Kurz vor Pfortenschluss besuchte ich noch einmal mit meiner Frau die Johanneskirche. Auch an diesem Tag waren wir die einzigen Gäste in den heiligen Hallen. Jetzt, mit so viel Muße und ohne die ständig in Kirchen rumlatschenden Besichtiger, wurde mir noch einmal deutlich: Die Kirche ist unglaublich schön! Und auch wenn sich bei mir die Beziehung zur Institution(!) Kirche bis zur geistlichen Umnachtung verdunkelt hat, so fühl ich mich hier sehr geborgen.

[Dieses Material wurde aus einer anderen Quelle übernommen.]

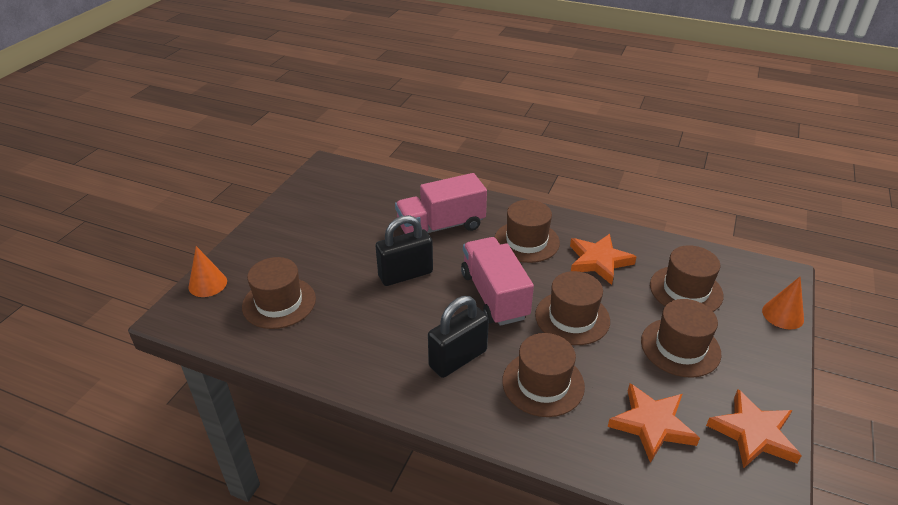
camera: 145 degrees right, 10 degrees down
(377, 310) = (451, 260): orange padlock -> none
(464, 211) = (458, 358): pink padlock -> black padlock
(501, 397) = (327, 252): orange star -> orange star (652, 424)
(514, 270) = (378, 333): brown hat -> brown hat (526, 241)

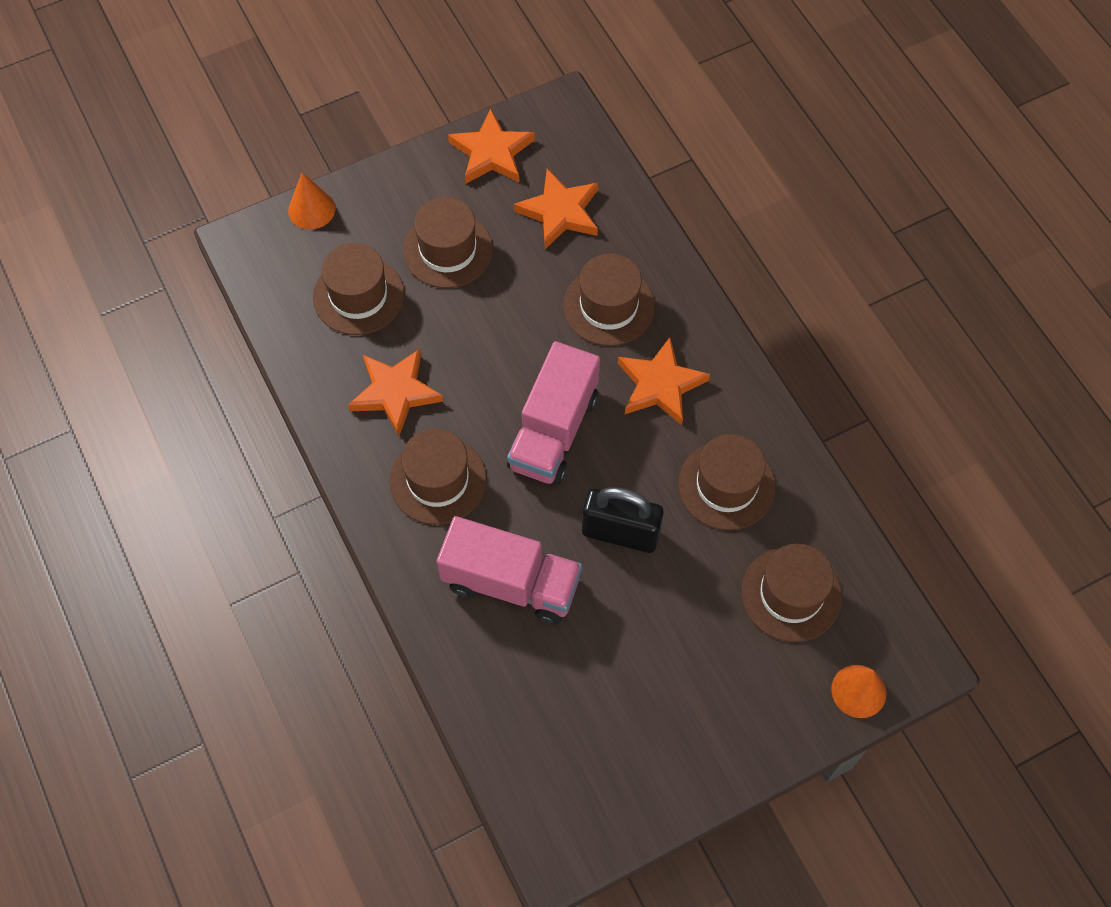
camera: 140 degrees left, 25 degrees up
(458, 358) = (660, 385): black padlock -> orange star
(572, 318) = (506, 348): brown hat -> brown hat (726, 485)

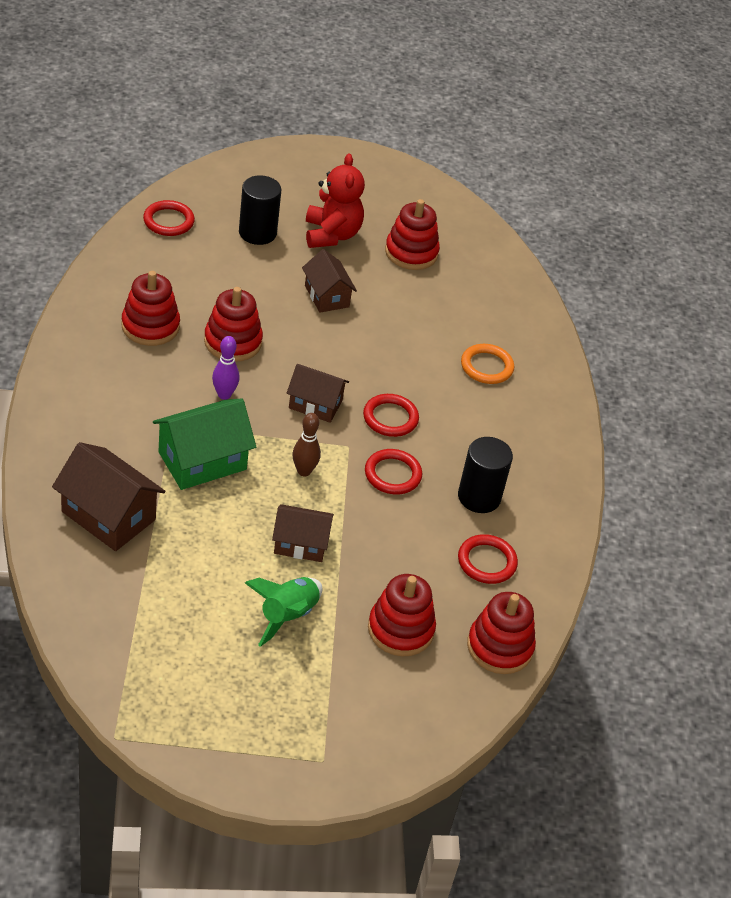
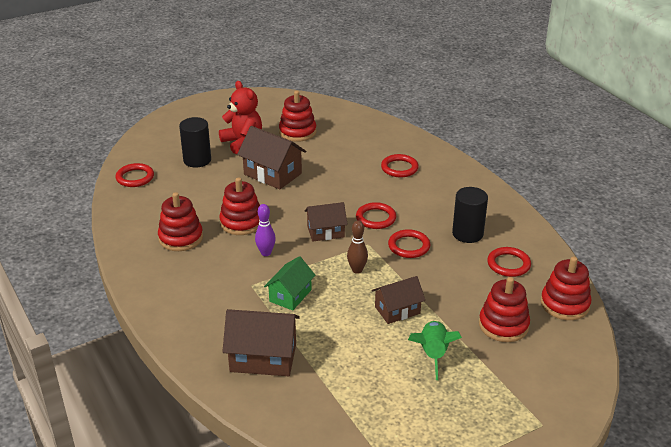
camera: 25 degrees left, 10 degrees down
(202, 461) = (290, 295): green house -> green house, size x0.65
(327, 296) = (272, 174): brown house -> brown house, size x1.53
(486, 367) = (399, 168): orange ring -> red ring

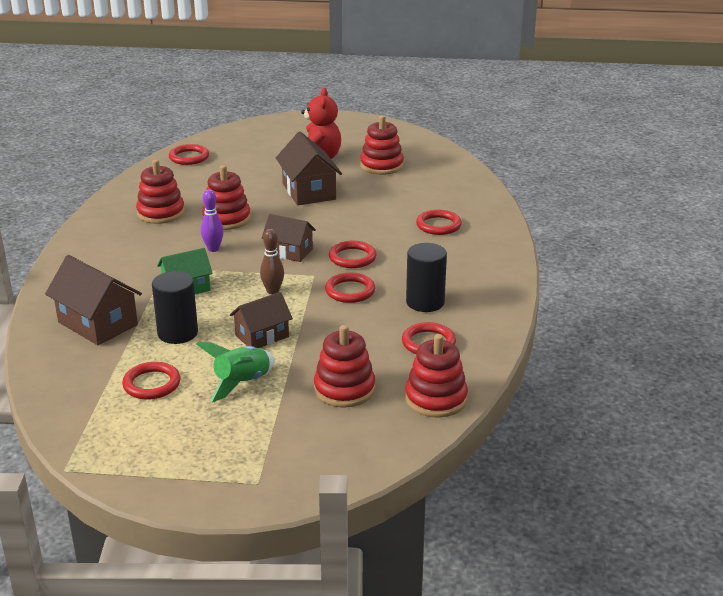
camera: 35 degrees right, 5 degrees down
(197, 160) = (258, 160): black cylinder -> black cylinder (177, 333)
(373, 387) = (152, 384): none -> red ring
(397, 310) = (262, 336): brown house -> brown house turned 45 degrees counterclockwise

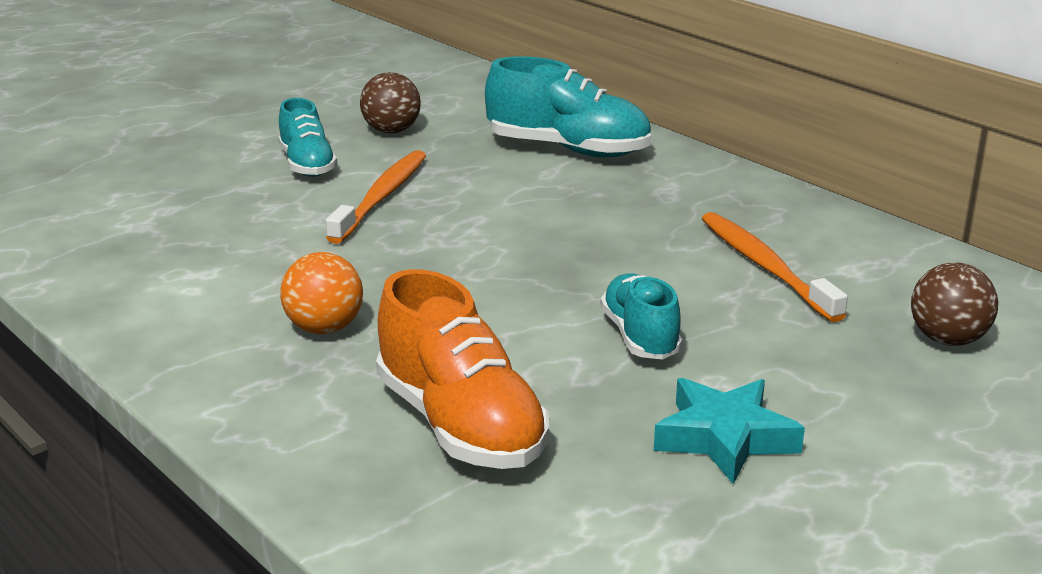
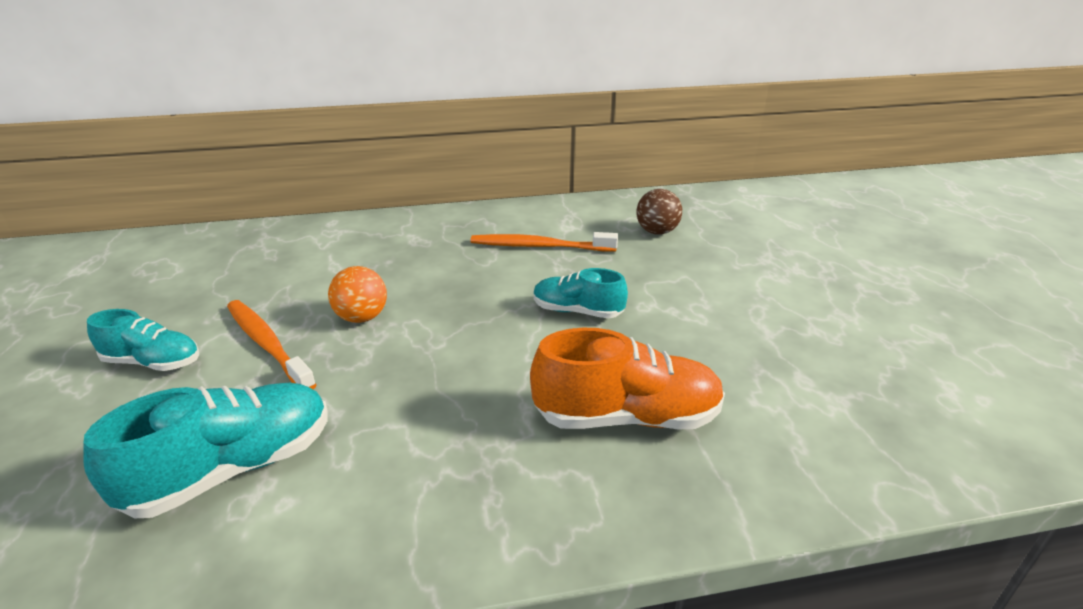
camera: 60 degrees left, 5 degrees up
(324, 328) = (438, 440): orange ball -> orange ball (362, 317)
(391, 131) = (166, 304): brown ball -> none
(568, 149) = (315, 249): turquoise shoe -> turquoise shoe (233, 469)
(725, 438) = (705, 325): turquoise star -> none

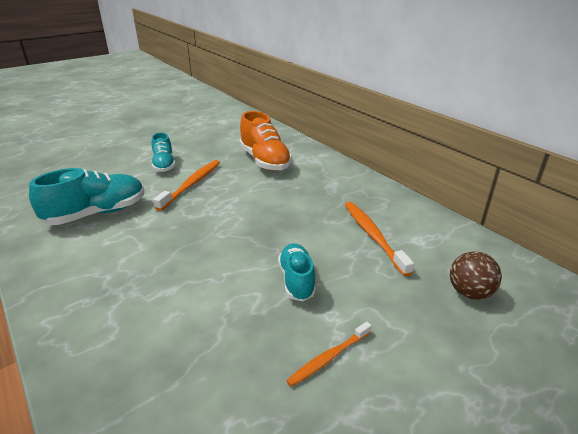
camera: 65 degrees right, 0 degrees up
(233, 469) = (97, 213): turquoise shoe -> turquoise shoe turned 60 degrees counterclockwise
(362, 317) = (231, 200): orange ball -> none
(626, 417) = (178, 341): orange shoe -> orange shoe (265, 161)
(699, 323) = (328, 358): none -> orange toothbrush

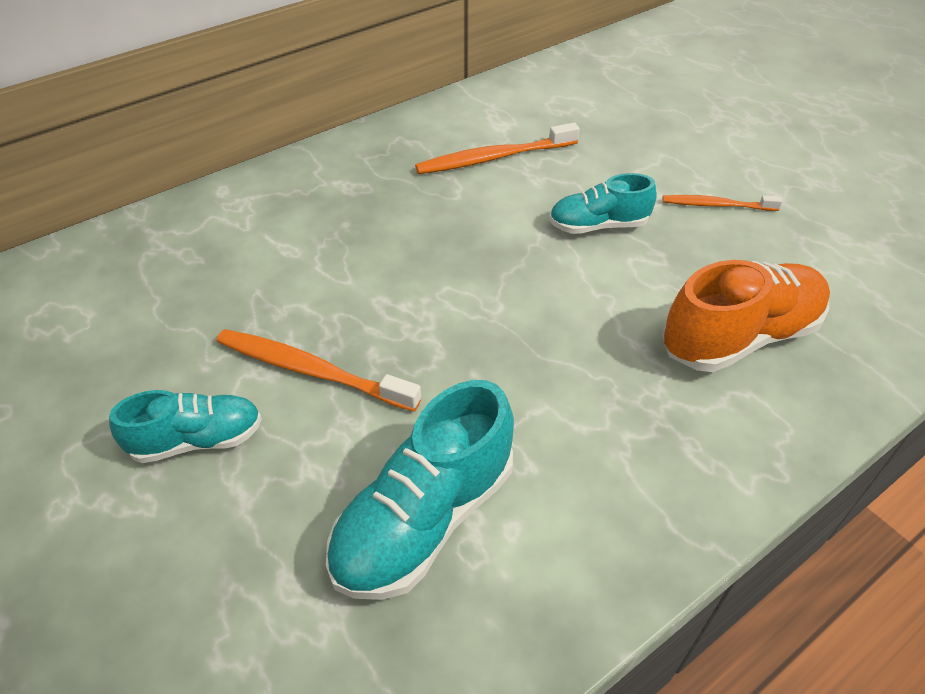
camera: 90 degrees left, 15 degrees up
(97, 213) = (425, 518): turquoise shoe -> turquoise shoe turned 105 degrees counterclockwise
(265, 161) = (227, 266): orange shoe -> orange shoe (739, 337)
(328, 358) = (716, 205): orange toothbrush -> orange toothbrush turned 135 degrees clockwise
(469, 293) = (595, 108): brown ball -> none

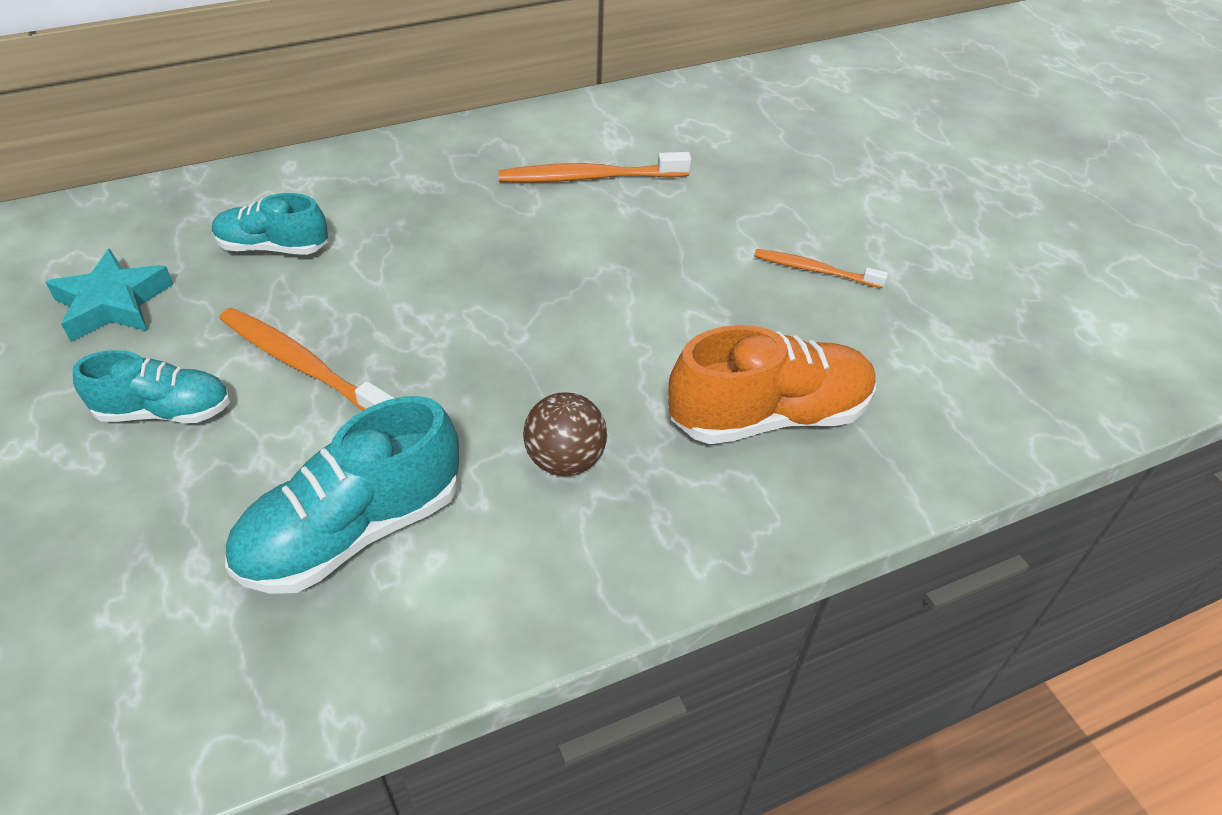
camera: 10 degrees right, 0 degrees up
(105, 346) = (113, 304): none -> turquoise star
(586, 411) = (565, 460): none -> brown ball
(598, 226) = (670, 270): turquoise shoe -> turquoise shoe (273, 247)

Nach heftigen Protesten gegen einen Abriss des Gotteshauses konnte der vorläufige Erhalt gesichert werden. Ja, wie einfallslos ist man denn in Telgte? Vor ein paar Jahren besuchten wir eine ehemalige Kirche in Maastricht (Holland). Hier hat es eine lange Tradition, Kirchen umzufunktionieren, so wie in diesem Fall zu einem großen Buchladen mit Cafe. Ein fantastischer Ort! Warum geht das eigentlich nicht hier? Warum kann man nicht mit Investoren das Gebäude umgestalten, Innenräume hochziehen und dort ein kulturelles Zentrum errichten? Ausstellungen, Versammlungen, Seminarräume, Verlage undsoweiterundsofort! Was ist so schlimm daran, einen solchen Platz weltlich zu nutzen und trotzdem spirituelle Kräfte zu spüren? Ja, ja ich weiß, war ja auch nur eine Idee. Wahrscheinlich, weil sonst wieder jahrelang gemotzt wird!
(Inzwischen wurde die Kirche profanisiert und unter Denkmalschutz gestellt. Die weitere Verwendung war mir zum Zeitpunkt des Artikels nicht bekannt.)